# Your assignment
Every record must be retyped exactly as it reads.

▼

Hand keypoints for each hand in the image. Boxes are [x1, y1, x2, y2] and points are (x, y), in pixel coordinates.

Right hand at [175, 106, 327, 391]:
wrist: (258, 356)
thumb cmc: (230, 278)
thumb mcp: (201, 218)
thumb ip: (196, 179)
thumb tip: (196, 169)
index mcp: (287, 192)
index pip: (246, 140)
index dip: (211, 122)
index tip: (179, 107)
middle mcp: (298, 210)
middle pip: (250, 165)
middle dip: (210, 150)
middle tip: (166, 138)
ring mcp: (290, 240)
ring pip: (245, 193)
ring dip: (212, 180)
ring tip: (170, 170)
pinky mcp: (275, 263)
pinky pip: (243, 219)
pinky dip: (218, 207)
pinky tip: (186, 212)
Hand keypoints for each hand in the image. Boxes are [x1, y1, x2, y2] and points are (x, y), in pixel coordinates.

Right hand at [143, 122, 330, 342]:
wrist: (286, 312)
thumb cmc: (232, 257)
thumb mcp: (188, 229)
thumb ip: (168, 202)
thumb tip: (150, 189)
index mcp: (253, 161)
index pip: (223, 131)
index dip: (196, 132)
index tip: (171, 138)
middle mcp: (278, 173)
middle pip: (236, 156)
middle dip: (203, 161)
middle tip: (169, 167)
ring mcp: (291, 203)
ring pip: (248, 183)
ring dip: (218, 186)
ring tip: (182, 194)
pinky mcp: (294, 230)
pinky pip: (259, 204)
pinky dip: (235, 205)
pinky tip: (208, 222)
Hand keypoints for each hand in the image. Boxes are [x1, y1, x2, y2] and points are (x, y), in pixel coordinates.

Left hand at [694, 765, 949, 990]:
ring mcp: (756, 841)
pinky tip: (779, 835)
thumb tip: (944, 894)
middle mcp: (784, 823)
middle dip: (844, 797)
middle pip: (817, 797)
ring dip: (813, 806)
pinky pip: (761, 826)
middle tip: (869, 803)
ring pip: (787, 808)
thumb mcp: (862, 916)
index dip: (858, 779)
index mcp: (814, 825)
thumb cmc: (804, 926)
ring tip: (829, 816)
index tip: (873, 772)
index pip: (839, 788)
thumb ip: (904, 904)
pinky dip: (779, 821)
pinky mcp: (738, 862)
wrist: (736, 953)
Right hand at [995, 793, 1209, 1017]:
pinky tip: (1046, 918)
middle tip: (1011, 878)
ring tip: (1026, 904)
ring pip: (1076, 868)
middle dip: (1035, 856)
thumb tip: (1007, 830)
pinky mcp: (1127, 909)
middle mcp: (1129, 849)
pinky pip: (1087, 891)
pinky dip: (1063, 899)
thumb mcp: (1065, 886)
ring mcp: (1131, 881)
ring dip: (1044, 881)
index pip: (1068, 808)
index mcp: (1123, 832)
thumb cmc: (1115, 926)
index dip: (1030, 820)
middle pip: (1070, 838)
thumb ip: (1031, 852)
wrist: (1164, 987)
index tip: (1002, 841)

▲

# Output of the exercise
Hand keypoints for each hand in the image. Boxes are [x1, y1, x2, y2] and points are (x, y), in pixel coordinates.

Right hand at [175, 106, 327, 391]:
wrist: (258, 356)
thumb cmc: (230, 278)
thumb mcp: (201, 218)
thumb ip: (196, 179)
thumb tip: (196, 169)
index mcp: (287, 192)
index pip: (246, 140)
index dip: (211, 122)
index tip: (179, 107)
middle mcp: (298, 210)
middle pip: (250, 165)
middle dip: (210, 150)
middle tip: (166, 138)
ring mcp: (290, 240)
ring pip: (245, 193)
ring dip: (212, 180)
ring tip: (170, 170)
pinky mcp: (275, 263)
pinky pip: (243, 219)
pinky dip: (218, 207)
pinky tip: (186, 212)
Hand keypoints for each hand in the image. Boxes are [x1, y1, x2, y2] and points are (x, y), in pixel coordinates.

Right hand at [143, 122, 330, 342]:
wrist: (286, 312)
thumb cmc: (232, 257)
thumb mcp: (188, 229)
thumb ip: (168, 202)
thumb tip: (150, 189)
index mcp: (253, 161)
index pip: (223, 131)
index dip: (196, 132)
index tip: (171, 138)
middle mcp: (278, 173)
middle pip: (236, 156)
middle dip: (203, 161)
middle tip: (169, 167)
ring mcp: (291, 203)
ring pip: (248, 183)
ring dip: (218, 186)
ring tip: (182, 194)
pinky mcp: (294, 230)
pinky pip: (259, 204)
pinky dip: (235, 205)
pinky tip: (208, 222)
Hand keypoints for each hand in the image. Boxes are [x1, y1, x2, y2] and points are (x, y), in pixel coordinates.

Left hand at [694, 765, 949, 990]:
ring mcp: (756, 841)
pinky tip: (779, 835)
thumb tip: (944, 894)
middle mcp: (784, 823)
middle dip: (844, 797)
middle pip: (817, 797)
ring dip: (813, 806)
pinky pip: (761, 826)
middle tip: (869, 803)
ring pip: (787, 808)
thumb mcp: (862, 916)
index dip: (858, 779)
index mcp: (814, 825)
thumb cmc: (804, 926)
ring tip: (829, 816)
index tip: (873, 772)
index pip: (839, 788)
thumb ip: (904, 904)
pinky dip: (779, 821)
pinky mcp: (738, 862)
wrist: (736, 953)
Right hand at [995, 793, 1209, 1017]:
pinky tip: (1046, 918)
middle tip: (1011, 878)
ring tip: (1026, 904)
ring pip: (1076, 868)
middle dip: (1035, 856)
thumb tip: (1007, 830)
pinky mcp: (1127, 909)
middle mcp: (1129, 849)
pinky pip: (1087, 891)
pinky dip: (1063, 899)
thumb mcp: (1065, 886)
ring mcp: (1131, 881)
ring dip: (1044, 881)
index pip: (1068, 808)
index mcp: (1123, 832)
thumb cmc: (1115, 926)
index dip: (1030, 820)
middle pip: (1070, 838)
thumb ip: (1031, 852)
wrist: (1164, 987)
index tip: (1002, 841)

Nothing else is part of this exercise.